Catholic World News

Pope’s first day in Colombia: stress on reconciliation

September 07, 2017

In the first full day of his visit to Colombia, September 7, Pope Francis said that he was making “a journey of peace and reconciliation,” and spoke consistently about the need for reconciliation in a country torn by years of civil war.

On Thursday morning, after a courtesy visit with President Juan Manuel Santos Calderon, the Holy Father addressed the country’s political leaders, telling them that he was delighted to “express my appreciation for all the efforts undertaken over the last decades to end armed violence and to seek out paths of reconciliation.” He urged the nation’s leaders to promote a “culture of encounter” and to be especially mindful of “all those who today are excluded and marginalized by society.”

The Pope said:

The motto of this country is: “Freedom and Order.” These two words contain a complete lesson. Citizens must be valued according to their freedom and be protected by a stable order. It is not the law of the most powerful, but rather the power of the law, approved by all, that regulates a peaceful coexistence. Just laws are needed, which can ensure harmony and which can help overcome the conflicts that have torn apart this nation for decades; laws are required which are not born from the pragmatic need to order society but rather arise from the desire to resolve the structural causes of poverty that lead to exclusion and violence.
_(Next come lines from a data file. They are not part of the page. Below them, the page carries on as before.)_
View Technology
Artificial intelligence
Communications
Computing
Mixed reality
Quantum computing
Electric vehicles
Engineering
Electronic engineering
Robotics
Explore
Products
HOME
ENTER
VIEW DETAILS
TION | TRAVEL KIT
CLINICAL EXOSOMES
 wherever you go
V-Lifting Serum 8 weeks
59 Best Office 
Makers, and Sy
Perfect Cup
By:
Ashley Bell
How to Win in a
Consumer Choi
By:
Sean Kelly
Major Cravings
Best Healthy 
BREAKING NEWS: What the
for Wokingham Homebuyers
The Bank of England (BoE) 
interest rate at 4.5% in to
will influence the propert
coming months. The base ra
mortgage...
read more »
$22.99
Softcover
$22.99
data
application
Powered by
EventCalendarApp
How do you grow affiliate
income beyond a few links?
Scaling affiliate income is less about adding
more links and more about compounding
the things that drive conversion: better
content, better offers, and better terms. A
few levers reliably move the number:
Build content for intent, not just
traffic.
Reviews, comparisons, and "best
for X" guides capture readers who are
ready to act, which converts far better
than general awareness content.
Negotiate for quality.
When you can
In the evening the Pontiff met with the bishops of Colombia, and delivered a lengthy address that again focused on the need for reconciliation. Citing the words of the Colombian novelist Gabriel Garcia Marquez, one of his favorite authors, the Pope said that war draws on “the basest instincts of our hearts” and is nourished by fear that is “a poisoned root, a bitter fruit, and a painful legacy of every conflict.”

Pope Francis drew attention to the theme that had been chosen for his trip: “Let’s take the first step.” He said that “God is the Lord of the first step,” and asked the bishops to act as “guardians and sacrament of the first step.”

The Pope also asked the bishops to preserve the diversity of the Catholic community in Colombia, making a special reference to its African roots. He underlined the importance of preserving “the uniqueness of its varied and legitimate strengths, its pastoral sensitivities, its regional peculiarities, its historical memories and its wealth of distinct ecclesial experiences.”

Earlier in the day, in a meeting with over 20,000 young people in Bolivar Square, the Pope had acknowledged that the youth of Colombia had “endured difficult and dark moments” in the years of civil war. He encouraged them now, however, “Dare to dream big!”